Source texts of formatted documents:
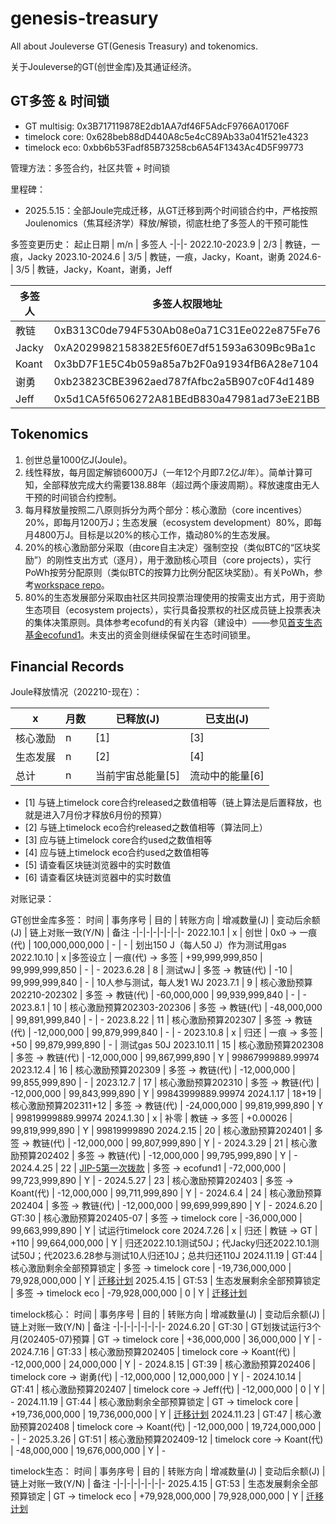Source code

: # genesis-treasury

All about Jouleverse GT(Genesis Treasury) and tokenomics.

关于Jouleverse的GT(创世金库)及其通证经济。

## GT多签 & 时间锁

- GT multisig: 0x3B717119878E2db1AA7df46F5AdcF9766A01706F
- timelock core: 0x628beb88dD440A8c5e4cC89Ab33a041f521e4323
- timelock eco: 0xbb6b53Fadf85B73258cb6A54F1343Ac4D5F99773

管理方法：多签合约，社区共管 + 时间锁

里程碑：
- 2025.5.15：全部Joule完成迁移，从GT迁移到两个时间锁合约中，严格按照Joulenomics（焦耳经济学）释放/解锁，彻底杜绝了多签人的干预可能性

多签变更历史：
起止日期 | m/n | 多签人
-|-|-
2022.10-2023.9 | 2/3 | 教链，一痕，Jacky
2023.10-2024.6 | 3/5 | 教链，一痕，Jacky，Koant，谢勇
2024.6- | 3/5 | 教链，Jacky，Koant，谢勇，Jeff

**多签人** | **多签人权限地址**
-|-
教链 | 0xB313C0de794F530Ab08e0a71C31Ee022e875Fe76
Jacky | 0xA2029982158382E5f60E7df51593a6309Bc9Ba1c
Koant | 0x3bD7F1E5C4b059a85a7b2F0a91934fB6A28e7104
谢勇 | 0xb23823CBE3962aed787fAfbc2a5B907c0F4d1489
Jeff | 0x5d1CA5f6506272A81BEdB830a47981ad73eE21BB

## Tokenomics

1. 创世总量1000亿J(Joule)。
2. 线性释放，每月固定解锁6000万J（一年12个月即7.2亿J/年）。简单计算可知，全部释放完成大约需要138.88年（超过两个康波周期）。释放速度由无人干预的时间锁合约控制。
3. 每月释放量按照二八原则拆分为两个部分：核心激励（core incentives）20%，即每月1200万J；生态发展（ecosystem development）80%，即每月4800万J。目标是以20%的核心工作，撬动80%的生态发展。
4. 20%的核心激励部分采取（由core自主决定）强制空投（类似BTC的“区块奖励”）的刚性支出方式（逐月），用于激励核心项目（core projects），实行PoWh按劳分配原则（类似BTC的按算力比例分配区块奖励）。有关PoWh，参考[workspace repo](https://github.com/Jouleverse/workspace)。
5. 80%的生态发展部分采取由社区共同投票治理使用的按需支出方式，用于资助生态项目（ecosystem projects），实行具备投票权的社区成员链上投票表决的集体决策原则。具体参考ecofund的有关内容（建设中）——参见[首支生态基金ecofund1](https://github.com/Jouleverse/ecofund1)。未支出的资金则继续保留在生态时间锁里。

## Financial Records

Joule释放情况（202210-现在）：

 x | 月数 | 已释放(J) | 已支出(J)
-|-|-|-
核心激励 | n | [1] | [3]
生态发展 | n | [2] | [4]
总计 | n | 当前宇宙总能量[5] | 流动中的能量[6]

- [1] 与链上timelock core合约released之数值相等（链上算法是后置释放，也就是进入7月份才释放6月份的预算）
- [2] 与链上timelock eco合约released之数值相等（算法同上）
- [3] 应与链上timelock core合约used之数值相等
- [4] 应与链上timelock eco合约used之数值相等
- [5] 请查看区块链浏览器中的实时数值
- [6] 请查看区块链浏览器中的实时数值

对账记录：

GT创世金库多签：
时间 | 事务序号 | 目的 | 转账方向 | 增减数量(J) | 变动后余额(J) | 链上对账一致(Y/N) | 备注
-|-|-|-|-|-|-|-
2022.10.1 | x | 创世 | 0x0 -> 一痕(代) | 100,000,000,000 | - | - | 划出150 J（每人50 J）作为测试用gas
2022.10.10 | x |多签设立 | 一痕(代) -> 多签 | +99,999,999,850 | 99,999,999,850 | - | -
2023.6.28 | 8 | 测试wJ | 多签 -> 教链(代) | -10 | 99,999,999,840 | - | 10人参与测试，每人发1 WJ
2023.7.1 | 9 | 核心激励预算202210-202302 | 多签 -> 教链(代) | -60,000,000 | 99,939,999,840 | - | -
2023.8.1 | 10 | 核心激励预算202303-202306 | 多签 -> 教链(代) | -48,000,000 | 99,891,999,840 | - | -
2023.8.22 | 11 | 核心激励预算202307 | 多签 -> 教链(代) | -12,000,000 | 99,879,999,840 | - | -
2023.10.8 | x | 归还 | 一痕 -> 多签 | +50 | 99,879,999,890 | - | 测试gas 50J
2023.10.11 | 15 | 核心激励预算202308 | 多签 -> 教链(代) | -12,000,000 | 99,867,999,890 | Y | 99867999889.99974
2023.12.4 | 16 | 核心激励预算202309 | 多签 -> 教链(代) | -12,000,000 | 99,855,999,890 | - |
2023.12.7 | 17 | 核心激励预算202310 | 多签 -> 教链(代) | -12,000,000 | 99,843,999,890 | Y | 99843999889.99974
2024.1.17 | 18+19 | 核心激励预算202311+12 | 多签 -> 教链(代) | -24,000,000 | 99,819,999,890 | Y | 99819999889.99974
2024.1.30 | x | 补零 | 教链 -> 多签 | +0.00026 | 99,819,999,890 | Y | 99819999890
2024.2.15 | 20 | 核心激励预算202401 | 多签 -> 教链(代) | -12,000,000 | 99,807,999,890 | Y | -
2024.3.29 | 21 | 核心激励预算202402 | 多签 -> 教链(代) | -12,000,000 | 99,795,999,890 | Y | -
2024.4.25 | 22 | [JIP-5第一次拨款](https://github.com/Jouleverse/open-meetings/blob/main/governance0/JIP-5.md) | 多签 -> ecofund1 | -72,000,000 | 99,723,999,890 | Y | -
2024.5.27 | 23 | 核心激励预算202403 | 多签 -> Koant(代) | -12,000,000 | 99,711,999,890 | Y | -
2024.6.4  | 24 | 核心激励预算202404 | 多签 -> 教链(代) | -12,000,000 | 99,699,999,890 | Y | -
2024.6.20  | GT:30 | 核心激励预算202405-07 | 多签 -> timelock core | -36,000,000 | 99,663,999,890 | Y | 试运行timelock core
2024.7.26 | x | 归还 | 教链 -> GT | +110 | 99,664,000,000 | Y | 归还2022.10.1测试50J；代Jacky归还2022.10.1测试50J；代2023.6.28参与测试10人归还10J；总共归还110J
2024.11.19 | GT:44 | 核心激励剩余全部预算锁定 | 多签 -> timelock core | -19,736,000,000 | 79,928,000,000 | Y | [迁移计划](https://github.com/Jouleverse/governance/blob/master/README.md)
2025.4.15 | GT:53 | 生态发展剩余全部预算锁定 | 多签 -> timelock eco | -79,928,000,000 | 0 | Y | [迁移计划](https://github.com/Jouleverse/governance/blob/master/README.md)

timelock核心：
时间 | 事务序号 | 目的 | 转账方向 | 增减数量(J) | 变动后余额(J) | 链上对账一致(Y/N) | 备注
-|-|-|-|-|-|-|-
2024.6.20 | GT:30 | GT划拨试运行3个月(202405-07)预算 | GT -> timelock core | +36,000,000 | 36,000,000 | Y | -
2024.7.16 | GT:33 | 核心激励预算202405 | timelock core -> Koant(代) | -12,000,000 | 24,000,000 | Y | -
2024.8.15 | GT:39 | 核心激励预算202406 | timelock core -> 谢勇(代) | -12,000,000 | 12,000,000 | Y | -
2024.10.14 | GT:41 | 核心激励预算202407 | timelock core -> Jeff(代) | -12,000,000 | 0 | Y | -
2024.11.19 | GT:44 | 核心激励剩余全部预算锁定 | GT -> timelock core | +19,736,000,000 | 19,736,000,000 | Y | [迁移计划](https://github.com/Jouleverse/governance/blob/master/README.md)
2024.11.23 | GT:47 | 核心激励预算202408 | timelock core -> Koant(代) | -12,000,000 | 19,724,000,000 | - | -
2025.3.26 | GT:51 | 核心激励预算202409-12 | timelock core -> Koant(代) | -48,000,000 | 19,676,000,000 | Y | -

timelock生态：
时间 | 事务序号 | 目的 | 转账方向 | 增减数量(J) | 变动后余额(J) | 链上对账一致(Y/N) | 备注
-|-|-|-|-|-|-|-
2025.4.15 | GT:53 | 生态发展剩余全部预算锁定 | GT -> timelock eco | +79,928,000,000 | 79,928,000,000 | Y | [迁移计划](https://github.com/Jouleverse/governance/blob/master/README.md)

...

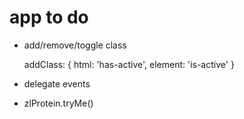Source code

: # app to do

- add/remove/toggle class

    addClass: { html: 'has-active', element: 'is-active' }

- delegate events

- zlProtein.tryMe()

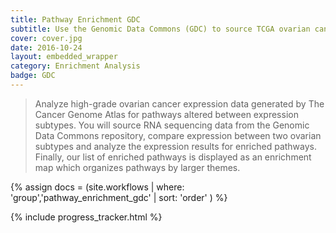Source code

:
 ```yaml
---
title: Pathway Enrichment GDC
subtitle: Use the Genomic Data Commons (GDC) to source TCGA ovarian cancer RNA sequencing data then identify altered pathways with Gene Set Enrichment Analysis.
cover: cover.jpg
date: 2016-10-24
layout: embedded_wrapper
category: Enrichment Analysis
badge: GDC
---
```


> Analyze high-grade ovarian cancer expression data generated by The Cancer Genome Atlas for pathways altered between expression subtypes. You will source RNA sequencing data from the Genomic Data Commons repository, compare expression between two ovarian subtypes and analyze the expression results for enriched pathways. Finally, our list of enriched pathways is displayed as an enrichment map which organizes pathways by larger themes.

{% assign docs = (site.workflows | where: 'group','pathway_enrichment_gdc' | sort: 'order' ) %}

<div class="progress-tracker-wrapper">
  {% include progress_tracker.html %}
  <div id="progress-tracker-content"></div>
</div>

▶ _Activity_:
When the line with "2024.5.27 | 23" is reached in the data above, start copying there, and copy each line exactly until the line with "2024.7.16 | GT:33" has been copied; copy nothing else.

▶ _Solution_:
2024.5.27 | 23 | 核心激励预算202403 | 多签 -> Koant(代) | -12,000,000 | 99,711,999,890 | Y | -
2024.6.4  | 24 | 核心激励预算202404 | 多签 -> 教链(代) | -12,000,000 | 99,699,999,890 | Y | -
2024.6.20  | GT:30 | 核心激励预算202405-07 | 多签 -> timelock core | -36,000,000 | 99,663,999,890 | Y | 试运行timelock core
2024.7.26 | x | 归还 | 教链 -> GT | +110 | 99,664,000,000 | Y | 归还2022.10.1测试50J；代Jacky归还2022.10.1测试50J；代2023.6.28参与测试10人归还10J；总共归还110J
2024.11.19 | GT:44 | 核心激励剩余全部预算锁定 | 多签 -> timelock core | -19,736,000,000 | 79,928,000,000 | Y | [迁移计划](https://github.com/Jouleverse/governance/blob/master/README.md)
2025.4.15 | GT:53 | 生态发展剩余全部预算锁定 | 多签 -> timelock eco | -79,928,000,000 | 0 | Y | [迁移计划](https://github.com/Jouleverse/governance/blob/master/README.md)

timelock核心：
时间 | 事务序号 | 目的 | 转账方向 | 增减数量(J) | 变动后余额(J) | 链上对账一致(Y/N) | 备注
-|-|-|-|-|-|-|-
2024.6.20 | GT:30 | GT划拨试运行3个月(202405-07)预算 | GT -> timelock core | +36,000,000 | 36,000,000 | Y | -
2024.7.16 | GT:33 | 核心激励预算202405 | timelock core -> Koant(代) | -12,000,000 | 24,000,000 | Y | -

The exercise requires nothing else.